Ali Erdoğan oyunu kendi tahtasında yoğuruyor, ekmek yapıyor ve her akşam yeni bir tat ile seyircileri ile paylaşıyor. Zira seyircinin durumuna dikkatli oyuncuların hem
havayı oluşturup hem de havaya sokmaya gayreti hissediliyor. Bunu ancak farklı
bir ustalığa sahip oyuncular becerebilir. Oyunun Ali Erdoğan, Celal Belgil,
Sedat Dalar gibi yapılan tiyatronun türüne uygun çok iyi emekçi usta oyuncuları
var. Sibel Erkan, Cihan Bektaş, Çağla Şadoğlu'nu Kabare Dev Aynası’nın daha önceki
oyunlarında görmüştüm. Onlar daha tecrübeli artık. Bu
türün usta-çırak ilişkisi ile yürüdüğünü hatırlarsak bu oyunda gördüğüm Meriç
Eroğlu, Gökhan Keskin’de bu havaya girme istidadını gördüm.

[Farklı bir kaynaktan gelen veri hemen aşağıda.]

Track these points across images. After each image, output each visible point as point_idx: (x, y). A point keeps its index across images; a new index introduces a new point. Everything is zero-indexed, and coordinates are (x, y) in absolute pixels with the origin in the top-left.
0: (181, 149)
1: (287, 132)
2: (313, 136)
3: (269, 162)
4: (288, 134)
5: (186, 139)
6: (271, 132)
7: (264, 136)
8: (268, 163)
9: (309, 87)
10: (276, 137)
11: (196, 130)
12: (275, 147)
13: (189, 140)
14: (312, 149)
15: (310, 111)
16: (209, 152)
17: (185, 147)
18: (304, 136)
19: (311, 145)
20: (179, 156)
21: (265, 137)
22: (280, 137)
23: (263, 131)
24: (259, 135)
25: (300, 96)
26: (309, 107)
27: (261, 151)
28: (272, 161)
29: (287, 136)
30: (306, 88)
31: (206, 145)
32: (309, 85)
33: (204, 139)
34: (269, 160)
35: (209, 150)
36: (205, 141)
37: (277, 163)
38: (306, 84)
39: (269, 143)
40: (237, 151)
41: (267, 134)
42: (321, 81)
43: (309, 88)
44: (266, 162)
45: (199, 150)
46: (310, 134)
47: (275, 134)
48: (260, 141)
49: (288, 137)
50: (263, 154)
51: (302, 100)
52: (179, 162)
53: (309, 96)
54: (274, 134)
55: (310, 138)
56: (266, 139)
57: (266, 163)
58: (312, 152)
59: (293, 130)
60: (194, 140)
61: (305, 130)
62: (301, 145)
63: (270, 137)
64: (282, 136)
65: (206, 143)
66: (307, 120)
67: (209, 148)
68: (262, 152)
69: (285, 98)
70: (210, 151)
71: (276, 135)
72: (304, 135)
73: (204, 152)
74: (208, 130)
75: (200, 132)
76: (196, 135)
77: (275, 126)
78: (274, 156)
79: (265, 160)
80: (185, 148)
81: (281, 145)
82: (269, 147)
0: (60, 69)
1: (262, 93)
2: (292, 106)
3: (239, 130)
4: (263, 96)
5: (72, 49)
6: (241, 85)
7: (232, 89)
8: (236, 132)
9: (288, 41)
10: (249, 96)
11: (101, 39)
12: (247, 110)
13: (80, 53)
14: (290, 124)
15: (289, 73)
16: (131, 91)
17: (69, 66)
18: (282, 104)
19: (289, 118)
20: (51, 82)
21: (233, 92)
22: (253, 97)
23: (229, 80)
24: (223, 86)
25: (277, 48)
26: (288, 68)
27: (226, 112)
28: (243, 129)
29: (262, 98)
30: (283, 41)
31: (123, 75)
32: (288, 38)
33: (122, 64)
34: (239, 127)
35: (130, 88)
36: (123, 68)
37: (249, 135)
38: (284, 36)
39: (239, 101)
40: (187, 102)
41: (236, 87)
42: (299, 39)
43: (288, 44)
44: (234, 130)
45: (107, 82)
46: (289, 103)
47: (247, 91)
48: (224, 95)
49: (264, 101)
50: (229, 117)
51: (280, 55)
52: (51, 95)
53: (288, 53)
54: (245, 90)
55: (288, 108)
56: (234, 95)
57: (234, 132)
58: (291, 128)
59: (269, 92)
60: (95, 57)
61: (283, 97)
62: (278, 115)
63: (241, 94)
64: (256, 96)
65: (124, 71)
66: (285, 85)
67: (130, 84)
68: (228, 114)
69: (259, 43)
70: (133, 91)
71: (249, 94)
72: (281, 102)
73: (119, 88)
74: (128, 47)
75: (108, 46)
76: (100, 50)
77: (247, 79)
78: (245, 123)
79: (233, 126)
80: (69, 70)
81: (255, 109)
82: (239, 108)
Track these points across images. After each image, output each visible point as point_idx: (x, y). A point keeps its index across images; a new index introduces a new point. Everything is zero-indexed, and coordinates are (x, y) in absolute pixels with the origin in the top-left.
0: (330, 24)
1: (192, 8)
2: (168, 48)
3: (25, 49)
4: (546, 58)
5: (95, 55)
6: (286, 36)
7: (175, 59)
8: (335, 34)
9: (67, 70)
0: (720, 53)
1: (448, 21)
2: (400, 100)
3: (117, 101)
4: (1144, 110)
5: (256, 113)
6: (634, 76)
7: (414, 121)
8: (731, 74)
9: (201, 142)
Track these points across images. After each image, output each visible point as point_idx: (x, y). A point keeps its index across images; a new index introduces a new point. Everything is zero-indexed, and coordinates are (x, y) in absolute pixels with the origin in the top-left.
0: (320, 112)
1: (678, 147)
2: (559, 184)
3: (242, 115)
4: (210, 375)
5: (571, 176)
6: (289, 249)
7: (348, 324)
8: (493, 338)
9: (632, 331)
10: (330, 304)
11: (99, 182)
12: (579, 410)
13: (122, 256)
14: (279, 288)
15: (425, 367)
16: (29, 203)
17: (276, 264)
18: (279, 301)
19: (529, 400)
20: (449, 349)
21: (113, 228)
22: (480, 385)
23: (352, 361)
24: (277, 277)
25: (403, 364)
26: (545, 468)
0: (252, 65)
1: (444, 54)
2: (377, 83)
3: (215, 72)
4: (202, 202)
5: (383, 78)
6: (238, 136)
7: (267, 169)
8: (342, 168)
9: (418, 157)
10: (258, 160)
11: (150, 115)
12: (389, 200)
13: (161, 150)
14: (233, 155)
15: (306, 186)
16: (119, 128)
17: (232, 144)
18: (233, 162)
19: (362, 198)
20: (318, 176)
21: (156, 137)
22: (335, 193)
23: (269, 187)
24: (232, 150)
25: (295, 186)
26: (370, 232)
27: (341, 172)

Sade ve sembolik bir dekor içinde, yalın bir ışık
düzeni(Murat Kızılkaya) ile ve orta oyunu ruhundan beslenen canlandırmanın
sıcak havasını bozan tek şey, şarkıların(Söz müzik : Ali Erdoğan düzenleme:
Ayhan Yavaş) kayıttan gelmesi ve bu şekilde doğallığın yitiriliyor olması. Bu
belki de seyircinin ayağına giden gezici tiyatroculuğun zorunluluğundan
kaynaklanıyor. Sanıyorum ekibin tecrübe düzeyi(özellikle Erdoğan, Belgil ve
Dalar) oyuncuların kendi içlerinde atışmaları tetikleyebilmesine ve
köpürtmesine uygun. Çok başarılı sahneler bana bu hususta umut verdi. Bu
tecrübedeki oyuncularda ben eskilerin ruhunu gördüm. O nedenle seyirciyi de
oyunun içine katan esprilerle daha serbest bir düzende kabare türüne daha da
yaklaşılabilir diye düşünüyorum.
Ali Erdoğan Kabare Dev Aynası kendi alanında nâdir
topluluklardan biri. Değerini kaybettiğimizde anlamamamızı diliyorum.